A US-owned (purchased by US-based Third Security in early 2020), UK-based biotechnology company founded in 2002 by Luke Alphey and David Kelly working with Oxford University’s Isis Innovation technology transfer company, that received over $7-million from the Bill and Melinda Gates Foundation, to breed genetically modified insects. CEO Grey Frandsen was appointed in 2017 and is also the chairman of the board of directors for Pilgrim Africa, an NGO implementing malaria control programs in Uganda funded by the Bill & Melinda Gates Foundation, the Global Fund and private donors.
A 27-month long experiment in 2013 Jacobina, Brazil, aimed at reducing the local mosquito population by 90 percent through the deliberate release of 450,000 genetically modified mosquitoes every week for 27 months failed miserably and may have even created a genetic hybrid super species. The overall goal was to curb the spread of mosquito-borne diseases, such as yellow fever, dengue, chikungunya, and Zika, by releasing half a million OX513A mosquitoes. The insects are a genetically-modified version of the Aedes aegypti mosquito, which combined a breed from Mexico with a breed from Cuba. The engineered male mosquitoes are theoretically sterile, but there are studies from Brazil that the lab-created insects bred with native mosquitoes.
The original Oxitec research suggested that just three to four percent of the “infertile” offspring would survive into adulthood and would be too weak to reproduce anyway. These predictions were wrong. Very wrong. Anywhere from 10 to 60 percent of the mosquitoes analyzed by Powell and his team featured genomes tainted by OX513A. While the scheme apparently worked initially, with a dramatic reduction in the population, it would later completely backfire around the 18-month mark, returning the number of mosquitoes in the area to pre-release levels.
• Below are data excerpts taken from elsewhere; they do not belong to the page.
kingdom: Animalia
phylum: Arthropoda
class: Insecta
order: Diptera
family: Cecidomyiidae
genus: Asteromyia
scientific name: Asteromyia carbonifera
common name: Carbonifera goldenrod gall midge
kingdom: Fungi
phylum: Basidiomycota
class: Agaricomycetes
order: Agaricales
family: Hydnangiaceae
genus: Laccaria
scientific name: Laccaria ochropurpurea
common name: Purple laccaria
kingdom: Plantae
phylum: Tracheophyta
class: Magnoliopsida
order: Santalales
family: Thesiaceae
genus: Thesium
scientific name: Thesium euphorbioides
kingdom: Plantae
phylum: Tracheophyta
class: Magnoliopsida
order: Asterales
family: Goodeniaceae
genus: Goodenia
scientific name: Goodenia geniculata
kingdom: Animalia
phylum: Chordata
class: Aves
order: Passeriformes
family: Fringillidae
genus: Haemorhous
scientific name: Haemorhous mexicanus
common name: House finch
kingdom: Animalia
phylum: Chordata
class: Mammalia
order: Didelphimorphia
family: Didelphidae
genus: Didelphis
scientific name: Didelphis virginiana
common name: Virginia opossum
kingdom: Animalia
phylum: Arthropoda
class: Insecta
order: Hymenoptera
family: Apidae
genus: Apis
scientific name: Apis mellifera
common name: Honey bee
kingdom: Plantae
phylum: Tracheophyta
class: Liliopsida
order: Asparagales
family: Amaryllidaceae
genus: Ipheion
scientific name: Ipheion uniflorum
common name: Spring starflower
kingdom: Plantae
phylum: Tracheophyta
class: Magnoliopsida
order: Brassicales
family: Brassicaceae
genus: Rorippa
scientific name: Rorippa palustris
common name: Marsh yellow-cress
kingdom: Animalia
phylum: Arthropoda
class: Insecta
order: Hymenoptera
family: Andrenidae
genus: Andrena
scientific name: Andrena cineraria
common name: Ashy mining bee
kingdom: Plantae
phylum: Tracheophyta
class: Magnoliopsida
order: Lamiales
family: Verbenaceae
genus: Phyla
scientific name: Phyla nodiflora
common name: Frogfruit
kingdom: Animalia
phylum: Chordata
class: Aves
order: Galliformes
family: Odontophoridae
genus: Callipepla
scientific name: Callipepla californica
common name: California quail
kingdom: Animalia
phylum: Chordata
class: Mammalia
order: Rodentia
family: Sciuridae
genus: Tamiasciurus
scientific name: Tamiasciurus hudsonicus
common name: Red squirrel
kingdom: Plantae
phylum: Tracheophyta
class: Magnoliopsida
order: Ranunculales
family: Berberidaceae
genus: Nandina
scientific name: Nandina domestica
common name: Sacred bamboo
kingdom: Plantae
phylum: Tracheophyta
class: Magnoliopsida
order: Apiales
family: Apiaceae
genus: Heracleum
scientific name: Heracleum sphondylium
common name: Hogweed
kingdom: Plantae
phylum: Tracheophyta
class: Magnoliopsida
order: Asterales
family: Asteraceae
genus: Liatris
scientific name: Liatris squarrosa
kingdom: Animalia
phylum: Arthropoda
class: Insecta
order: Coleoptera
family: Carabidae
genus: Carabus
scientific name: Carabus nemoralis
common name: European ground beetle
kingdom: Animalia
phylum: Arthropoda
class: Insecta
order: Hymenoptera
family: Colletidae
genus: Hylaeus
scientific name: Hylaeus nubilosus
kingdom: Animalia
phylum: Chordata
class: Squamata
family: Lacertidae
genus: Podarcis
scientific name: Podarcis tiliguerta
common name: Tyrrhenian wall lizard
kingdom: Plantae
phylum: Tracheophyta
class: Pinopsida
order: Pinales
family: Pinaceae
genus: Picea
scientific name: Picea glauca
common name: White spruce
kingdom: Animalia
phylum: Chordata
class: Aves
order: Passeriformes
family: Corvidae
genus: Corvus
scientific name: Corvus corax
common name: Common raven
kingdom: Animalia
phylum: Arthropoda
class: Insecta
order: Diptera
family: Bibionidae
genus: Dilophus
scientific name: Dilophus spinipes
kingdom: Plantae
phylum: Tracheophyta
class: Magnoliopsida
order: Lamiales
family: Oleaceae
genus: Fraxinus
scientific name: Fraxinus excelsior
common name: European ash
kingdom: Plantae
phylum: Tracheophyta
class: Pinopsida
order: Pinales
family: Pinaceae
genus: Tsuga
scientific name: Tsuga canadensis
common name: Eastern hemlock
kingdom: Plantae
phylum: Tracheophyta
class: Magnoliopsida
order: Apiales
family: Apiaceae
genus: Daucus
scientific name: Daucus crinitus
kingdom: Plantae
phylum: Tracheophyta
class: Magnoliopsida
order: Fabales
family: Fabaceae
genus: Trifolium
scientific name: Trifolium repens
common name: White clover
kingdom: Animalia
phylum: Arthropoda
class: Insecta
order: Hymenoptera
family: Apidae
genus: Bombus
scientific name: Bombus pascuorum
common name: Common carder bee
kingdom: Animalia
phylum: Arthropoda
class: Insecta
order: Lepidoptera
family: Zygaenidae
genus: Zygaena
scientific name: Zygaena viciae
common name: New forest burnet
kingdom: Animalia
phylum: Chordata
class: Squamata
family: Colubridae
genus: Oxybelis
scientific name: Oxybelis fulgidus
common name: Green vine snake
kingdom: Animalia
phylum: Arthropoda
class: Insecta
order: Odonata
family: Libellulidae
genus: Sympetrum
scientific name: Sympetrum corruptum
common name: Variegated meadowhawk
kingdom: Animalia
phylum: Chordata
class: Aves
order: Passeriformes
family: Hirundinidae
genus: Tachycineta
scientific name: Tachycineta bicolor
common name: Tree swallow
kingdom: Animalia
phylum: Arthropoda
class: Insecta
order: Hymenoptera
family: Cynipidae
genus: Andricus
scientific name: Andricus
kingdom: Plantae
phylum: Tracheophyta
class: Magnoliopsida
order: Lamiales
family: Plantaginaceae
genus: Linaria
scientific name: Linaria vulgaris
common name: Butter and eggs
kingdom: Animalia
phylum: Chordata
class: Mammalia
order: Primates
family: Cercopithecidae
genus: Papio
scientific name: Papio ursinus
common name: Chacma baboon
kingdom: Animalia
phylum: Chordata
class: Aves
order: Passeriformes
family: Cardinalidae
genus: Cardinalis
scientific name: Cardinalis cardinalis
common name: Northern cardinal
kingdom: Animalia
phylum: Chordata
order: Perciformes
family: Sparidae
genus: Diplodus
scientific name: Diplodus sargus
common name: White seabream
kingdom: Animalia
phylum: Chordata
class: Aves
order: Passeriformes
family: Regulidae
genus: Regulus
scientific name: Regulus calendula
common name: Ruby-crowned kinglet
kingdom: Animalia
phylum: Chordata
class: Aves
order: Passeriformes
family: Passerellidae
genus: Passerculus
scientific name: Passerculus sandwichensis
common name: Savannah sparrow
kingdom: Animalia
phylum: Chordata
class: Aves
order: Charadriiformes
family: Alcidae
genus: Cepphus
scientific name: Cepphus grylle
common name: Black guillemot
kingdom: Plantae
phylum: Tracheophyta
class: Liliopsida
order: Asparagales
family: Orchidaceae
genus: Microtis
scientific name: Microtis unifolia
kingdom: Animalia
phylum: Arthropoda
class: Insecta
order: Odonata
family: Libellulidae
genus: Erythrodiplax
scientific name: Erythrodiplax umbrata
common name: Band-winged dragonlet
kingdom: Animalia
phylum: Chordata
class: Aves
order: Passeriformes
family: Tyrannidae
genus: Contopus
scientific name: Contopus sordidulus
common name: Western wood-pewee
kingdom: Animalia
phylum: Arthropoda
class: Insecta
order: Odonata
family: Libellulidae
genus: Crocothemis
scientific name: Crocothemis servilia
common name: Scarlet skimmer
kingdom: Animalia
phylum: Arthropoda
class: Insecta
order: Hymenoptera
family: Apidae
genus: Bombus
The female population, it turns out, opted not to mate with the weaker, genetically-modified mosquitoes anyway, in a phenomenon known as “mating discrimination,” according to Powell and his team. Some genetically-modified mosquitoes even showed signs of “hybrid vigor” in which the artificially-introduced genetic diversity actually made the mosquitoes stronger and more resilient, with the possibility of increased resistance to insecticides, Powell and his co-authors warned.
However, an Oxitec spokesperson claims the research contains “numerous false, speculative and unsubstantiated claims and statements about Oxitec’s mosquito technology” claiming instead, in a three-page document, that the paper did not identify any “negative, deleterious or unanticipated effect to people or the environment from the release of OX513A mosquitoes.” Oxitec also disputes the claim about “mating discrimination” saying it has never occurred in any release of an estimated total of one billion Oxitec male mosquitoes released worldwide.
The Netherlands agreed to release Oxitec’s genetically modified mosquitoes to fight dengue fever, chikungunya and zika in Saba, a Dutch Caribbean island, after a report by The National Institute of Public Health and the Environment (RIVM) examined the effects that these mosquitoes could have in the local ecosystem and concluded the release of the mosquitoes would not pose risks to human health or the environment. The French High Council for Biology supported Oxitec mosquito releases.
Oxitec also released genetically engineered (GE) diamondback moths at Cornell’s agricultural experiment station in Geneva, New York as part of an outdoor trial, and New Yorkers were more than miffed. Organic farmers, environmental groups, and New York citizens sent a letter to New York Governor Andrew Cuomo and Agriculture Commissioner Richard Ball along with Cornell University President David Skorton and Agricultural School Associate Dean Susan Brown demanding that field trials stop and to provide information to the public about the release of these GM moths. Oxitec proposed field trials of their GE diamondback moth in September of 2014 to the U.S. Department of Agriculture.
While Oxitec claims they had a genetic engineering breakthrough with their GM moth, since the diamondback is indeed a huge agricultural nuisance which damages thousands of acres annually, costing farmers more than $1 billion, they had no idea if their GM moths would cause even more damage or not.
Oxitec received a permit from the EPA to release millions of the insects from 2020-22 in spite of public outcry against it. The US hasn’t seen but a handful of mosquito-born disease cases in the past several decades, so why are we allowing this experiment? Oxitec has ties to Syngenta, so it is likely that they aren’t trying to breed out a nuisance moth or mosquito, but create a super-pest that will make it easier to sell even more pesticides and herbicides.
Jaydee Hanson, Senior Policy Analyst at Center for Food Safety said:
“The first use of GE insects in an agricultural setting should have required public consultations with potentially affected parties, as well as, trials in physically enclosed spaces before even considering open field trials. This violates one of the basic principles of biosafety for genetically engineered organisms—that they should be physically constrained in trials, not openly released.”